Unlike last year in the Bronx, here in Peru, we did not live together for the first month, so our community wasn’t formed first by becoming roommates and scheduling out cooking, cleaning, and prayer. Instead, our community started out more as a support group. When we met up with each other we would vent, talk about interesting events, people and sometimes weird bugs and animals. We have faced cultural differences and challenges together and we’ve met to support each other spiritually all through the time we were living separately. Our small community of three has been my first resource in many decisions and preoccupations.
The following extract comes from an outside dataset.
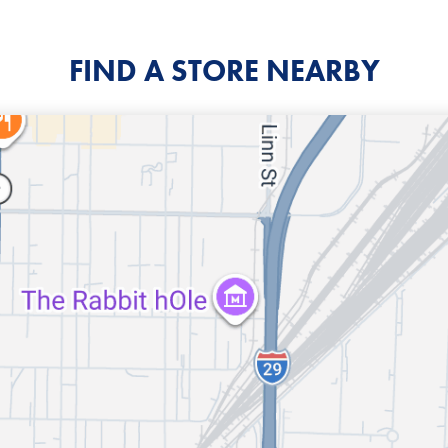
FIND A STORE NEARBY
And in particularly, as a community of women in Chulucanas we are in a unique situation and we often find ourselves supporting each other after experiencing remarks or situations in which are treated differently because we are women.

I’ve also come to recognize communities outside of the three of us, who have offered our volunteer community a sort of home in the larger Chulucanas community. Those people are first the host families with whom we shared the month of February. They taught us a lot about the culture and the simple life that people in Chulucanas live. Secondly were the people at the Obispado, where we lived for two weeks. The third group I mention in hopeful anticipation- the Augustinian Friars, who we will be meeting on a weekly basis, now that we have moved into our permanent community home.

To sum things up, my expectations about the new community were quickly redefined by my experiences thus far. Every day is truly a whole new adventure, and the support system we have with each other has probably been the only stable element in our volunteer year thus far. Since we have finally moved in together, I’m excited to get to know them on a different level. As a community we have yet to face the little conflicts that roommates always encounter, however I feel like our community of three will remain my strongest form of support and understanding throughout this experience.